Chronic hyperglycemia causes near-total disappearance of glucose-induced insulin secretion. The etiology has been suggested to be a nonsustainable stimulation of insulin release that causes β-cells to become unresponsive to glucose through an undefined mechanism. We used an inhibitor of insulin secretion, diazoxide, to test this hypothesis in 90% pancreatectomized (Px) rats. Px rats were given 5 days of diazoxide (30 mg/kg orally twice a day) or tap water starting on postoperative day 8, 15, or 22. In vitro pancreas perfusions were conducted 36 h posttreatment (2, 3, or 4 weeks after surgery) using a protocol of 15 min of 16.7 mM glucose followed by 15 min of 16.7 mM glucose plus 10 mM arginine. In 2-week Px rats, insulin responses to 16.7 mM glucose and to glucose/arginine were both appropriate for the reduced β-cell mass, i.e., no defect in β-cell glucose responsiveness had yet occurred. Diazoxide had no affect on insulin release at this time.
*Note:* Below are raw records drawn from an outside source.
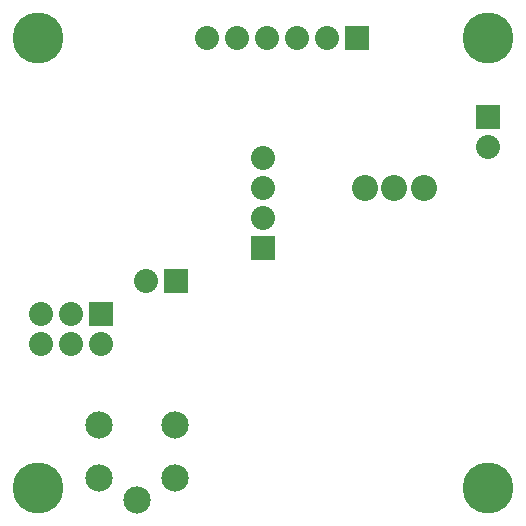
<source format=gbs>
G04 (created by PCBNEW-RS274X (2011-nov-30)-testing) date Tue 24 Jan 2012 06:26:41 PM EST*
G01*
G70*
G90*
%MOIN*%
G04 Gerber Fmt 3.4, Leading zero omitted, Abs format*
%FSLAX34Y34*%
G04 APERTURE LIST*
%ADD10C,0.006000*%
%ADD11C,0.086900*%
%ADD12R,0.080000X0.080000*%
%ADD13C,0.080000*%
%ADD14C,0.170000*%
%ADD15C,0.090900*%
G04 APERTURE END LIST*
G54D10*
G54D11*
X66359Y-54500D03*
X65375Y-54500D03*
X64391Y-54500D03*
G54D12*
X64125Y-49500D03*
G54D13*
X63125Y-49500D03*
X62125Y-49500D03*
X61125Y-49500D03*
X60125Y-49500D03*
X59125Y-49500D03*
G54D12*
X68500Y-52125D03*
G54D13*
X68500Y-53125D03*
G54D12*
X58100Y-57600D03*
G54D13*
X57100Y-57600D03*
G54D12*
X55600Y-58700D03*
G54D13*
X55600Y-59700D03*
X54600Y-58700D03*
X54600Y-59700D03*
X53600Y-58700D03*
X53600Y-59700D03*
G54D14*
X68500Y-49500D03*
X53500Y-49500D03*
X53500Y-64500D03*
X68500Y-64500D03*
G54D15*
X55520Y-62400D03*
X58080Y-62400D03*
X55520Y-64172D03*
X58080Y-64172D03*
X56800Y-64900D03*
G54D12*
X61000Y-56500D03*
G54D13*
X61000Y-55500D03*
X61000Y-54500D03*
X61000Y-53500D03*
M02*

</source>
Between 2 and 3 weeks after pancreatectomy, insulin output to 16.7 mM glucose fell 75%, and that to glucose/arginine fell 50%. Diazoxide given at this time partially blocked the fall in glucose-induced insulin secretion and totally prevented that with arginine. The increased insulin secretion caused by diazoxide was accompanied by 1 ) lower nonfasting plasma glucose values, 2 ) improved glucose tolerance after oral glucose load, and 3 ) a 50% increase in pancreatic insulin content. Our results support the concept that excessive insulin secretion is a major cause of the hyperglycemia-induced loss of β-cell glucose responsiveness. A leading candidate for the mechanism of this effect is depleted pancreatic insulin stores. Overstimulation of insulin secretion provides a new target for pharmacological therapy aimed at reducing glucose intolerance in non-insulin-dependent diabetes mellitus.